Se o procurador for convocado, não tem nada a ver com o chamado mensalão. Tem a ver com o fato de ele ter ficado mais de dois anos sem dar encaminhamento ao relatório da Operação Vegas, da Polícia Federal. Ele não mandou arquivar nem tocou adiante. Por que ele fez isso? Essa explicação ele deve não para a CPI, ele deve para toda a sociedade. Afinal, enquanto ele ficou sem dar continuidade ao relatório da Vegas, o crime organizado foi mantido. Na verdade, essa atitude dele contribuiu para que demorasse ainda mais a investigação.

Viomundo – Caso a CPI do Cachoeira convoque algum jornalista para depor, a mídia dirá que é um atentado à liberdade de imprensa e à liberdade de expressão. O que acha disso?

Dr. Rosinha — Quer dizer que jornalista não pode ser investigado? Cada vez que um jornalista é investigado é censura, é atentado à liberdade de imprensa? Aí, eu estaria dizendo que jornalistas, de uma maneira geral, poderiam cometer crimes. Isso é um desvio de atenção. É querer se resguardar de qualquer tipo de investigação.
O Murdoch que o diga na Inglaterra. É algo muito semelhante. A empresa do Murdoch grampeou telefones. O que se tem até agora é que o jornalista da Veja, o Policarpo Jr., usou material de telefones grampeados ilegalmente, como fez o pessoal do Murdoch, na Inglaterra.
O jornalista da Veja sabia ou não que o material era proveniente de grampo ilegal? Bem, a suspeita de que ele sabia é muito forte. Isso tem que ser investigado, porque se confirmada essa prática, ficará caracterizado crime   muito semelhante ao que tinha na Inglaterra.
Agora isso não é censura. Vão dizer que na Inglaterra estava tendo censura? Não estava, estava tendo investigação. Então, no Brasil, eu acho que a CPI tem de ter a liberdade de investigar todos os cidadãos e cidadãs sobre os quais forem levantadas suspeitas.

Viomundo – Então todo suspeito será investigado?

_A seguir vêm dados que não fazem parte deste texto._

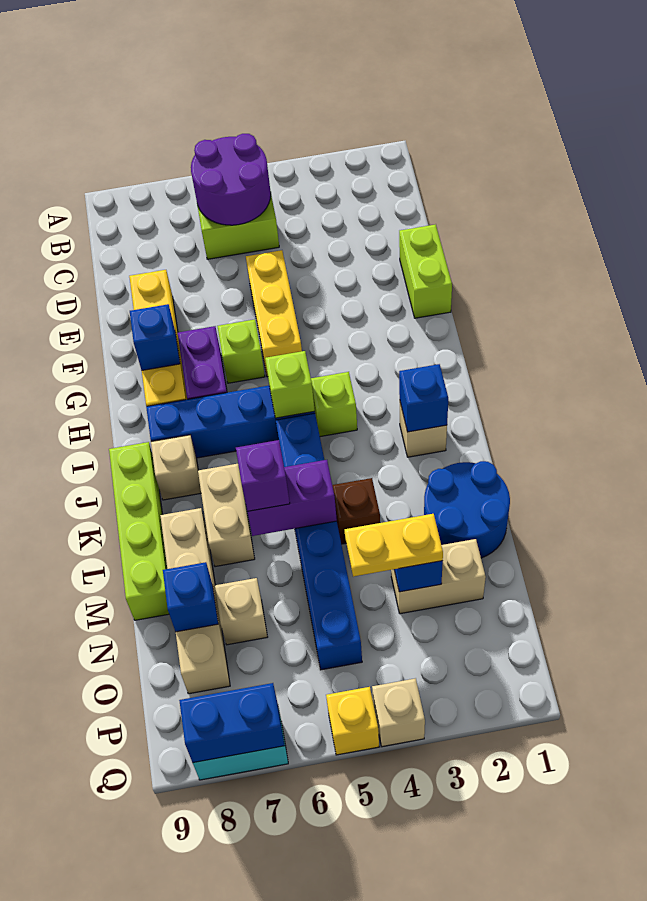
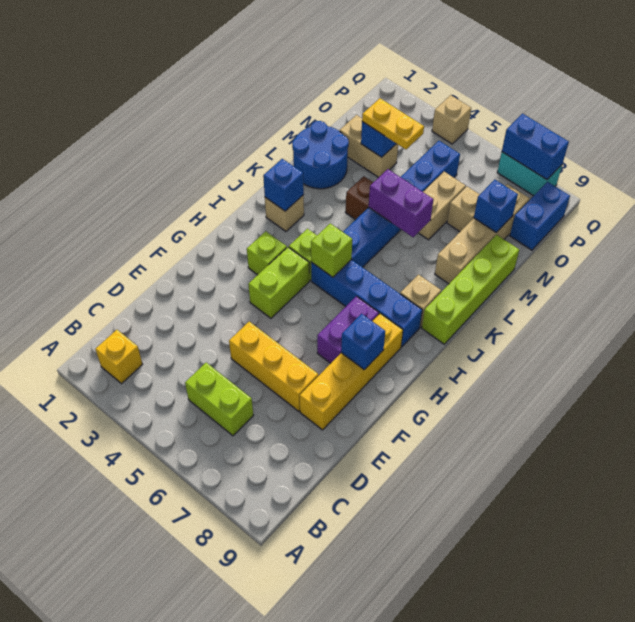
purple round brick B5:C6 level 2 -> none
lime brick E1:F1 level 1 -> lime brick G4:H4 level 1
yellow brick E5:G5 level 1 -> yellow brick E5:E7 level 1
lime brick G6 level 1 -> lime brick H3 level 1
tan brick K7:L7 level 1 -> tan brick M6:N6 level 1
purple brick L6 level 3 -> none
none -> blue brick O9:P9 level 1
yellow brick Q5 level 1 -> yellow brick B2 level 1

Dr. Rosinha – Todas as conversas que estamos tendo são no sentido de focar no crime organizado. Toda vez que houve CPI, dois ou três deputados eram a festa da mídia. E o corruptor, você se lembra de quantos foram punidos? NENHUM!
Agora, há um corruptor, que é do crime organizado, com empresas legais. Afinal, ele tem de lavar o dinheiro. Acho que é um grande momento na República para se investigar tudo isso.
Não se trata de tirar o foco de políticos. Mas ver que tem um segmento importante que manda no Estado brasileiro. Ele tem poder no Parlamento – já está aí o caso do senador. Tem poder na polícia – já tem o policial federal preso. Tem poder no Executivo. E tem poder na mídia. É como a máfia italiana que está em tudo.